What is the Nvidia Hopper Architecture?
The Nvidia Hopper architecture represents a significant leap in GPU technology, succeeding the Ampere architecture. Designed to accelerate AI workloads, particularly in data centers, Hopper GPUs like the H100 are engineered for high performance and efficiency. The architecture incorporates advancements such as enhanced Tensor Cores and improved interconnect technology, making it ideal for training and deploying large AI models.
The Hopper architecture includes the new chip H20.
This is the latest solution for Nvida to solve export restrictions in China. In a few words, H20 has cut back on only flops, but the interconnect bandwidth is the same.
At the time of its release, the A100 (Ampere) and the H100 (Hopper) were leading the pack. These GPUs, now succeeded by newer generations, remain powerful and capable, but are subject to export limitations that significantly influence their availability in specific regions, notably China.
H100 vs. H800: Key Differences
The H100 and H800 are both Hopper architecture-based GPUs, but they differ significantly due to export regulations. The H800 was created as a version of the H100 that complies with US export controls, primarily targeting the Chinese market.
- Computational Performance (FLOPS): The H800 maintains similar computational performance in FLOPS (Floating Point Operations Per Second) as the H100.
- Interconnect Bandwidth: The primary modification in the H800 is a reduction in interconnect bandwidth. This reduction was intended to keep the GPU within the permissible export limits set by the US government.
- High Flops, Low Communication: The H800 was designed with high floating point operations and low communication.

The H100 was able to use all the floating points operations. deepseek knew how to utilize the H800 and work around the bandwidth interconnection. The deep work of understanding how to do this, allowed the H800 chip to use the GPU fully.
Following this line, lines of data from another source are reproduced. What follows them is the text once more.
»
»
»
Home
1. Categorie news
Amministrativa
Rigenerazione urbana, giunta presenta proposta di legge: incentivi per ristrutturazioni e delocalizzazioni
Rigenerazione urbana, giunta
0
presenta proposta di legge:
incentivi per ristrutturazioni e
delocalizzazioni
Here's a summary of the key differences between H100 and H800:
Feature |
H100 |
H800 |
Architecture |
Nvidia Hopper |
Nvidia Hopper |
Target Market |
Global (subject to export controls) |
Primarily China |
Computational Power |
High |
High |
Interconnect Bandwidth |
Higher |
Lower |
Compliance |
Complies with US export regulations globally |
Complies with US export regulations for China |
Initial Export Restrictions and Two-Factor Scale
The initial export controls imposed by the US government were based on a two-factor Scale, considering both chip interconnect and FLOPS (Floating Point Operations per Second).
Any chip exceeding certain levels in both interconnects and FLOPS was restricted. This approach aimed to limit the overall capability of exported GPUs to perform advanced AI tasks.
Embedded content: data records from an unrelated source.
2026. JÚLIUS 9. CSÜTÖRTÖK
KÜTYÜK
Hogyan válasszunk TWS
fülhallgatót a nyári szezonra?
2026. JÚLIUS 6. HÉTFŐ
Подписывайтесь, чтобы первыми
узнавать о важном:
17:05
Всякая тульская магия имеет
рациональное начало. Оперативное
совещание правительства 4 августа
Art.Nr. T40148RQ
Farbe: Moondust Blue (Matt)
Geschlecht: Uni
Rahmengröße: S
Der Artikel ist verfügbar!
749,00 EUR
- Chip Interconnect vs. FLOPS: The restrictions were based on the chip interconnection and flops floating-point operations of each chip.
- Government Realization and Revision: The government realized the initial two factor scale contained a flaw in the restrictions.
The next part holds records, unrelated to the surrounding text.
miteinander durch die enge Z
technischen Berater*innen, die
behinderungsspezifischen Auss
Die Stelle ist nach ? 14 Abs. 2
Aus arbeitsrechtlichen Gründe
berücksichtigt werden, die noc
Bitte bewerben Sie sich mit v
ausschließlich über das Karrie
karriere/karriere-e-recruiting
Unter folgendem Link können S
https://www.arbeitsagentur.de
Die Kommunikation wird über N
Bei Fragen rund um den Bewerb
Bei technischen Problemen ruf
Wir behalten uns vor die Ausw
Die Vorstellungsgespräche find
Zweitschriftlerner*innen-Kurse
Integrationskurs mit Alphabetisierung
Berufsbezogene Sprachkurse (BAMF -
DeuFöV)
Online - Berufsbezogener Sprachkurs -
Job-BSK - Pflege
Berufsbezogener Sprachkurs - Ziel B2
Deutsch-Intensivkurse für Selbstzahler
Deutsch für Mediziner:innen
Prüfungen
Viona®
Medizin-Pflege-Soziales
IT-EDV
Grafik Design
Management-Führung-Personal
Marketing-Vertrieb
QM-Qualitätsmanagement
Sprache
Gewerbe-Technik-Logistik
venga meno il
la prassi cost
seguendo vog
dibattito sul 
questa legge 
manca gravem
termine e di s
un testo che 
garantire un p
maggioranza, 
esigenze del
- Just Floating Point Operations: The restrictions were changed to just floating point operations.

The Move to Solely Floating-Point Operations (FLOPS) Restrictions
Recognizing a loophole in the initial restrictions, the US government revised its export controls to focus solely on floating-point operations (FLOPS). This meant that any chip exceeding a specified FLOPS threshold was subject to export limitations, irrespective of its interconnect bandwidth.
-
Limitation of floating-point operations This action limited exports depending only of floating point operations and not other factors such as chip interconnection.
-
H800 had high flops and low communication. High FLOPS, low communication.
-
The DeepSeek Workaround: This means that the H800 was not initially banned. However, the new export controls of Jan 13, 2025 banned the H800.
-
H20 is the latest GPU Since then the H20 is the latest GPU on the market now with the changes and ban of the H800 in Jan 13, 2025.
This change was intended to prevent companies from circumventing export controls by reducing interconnect bandwidth while maintaining high computational performance.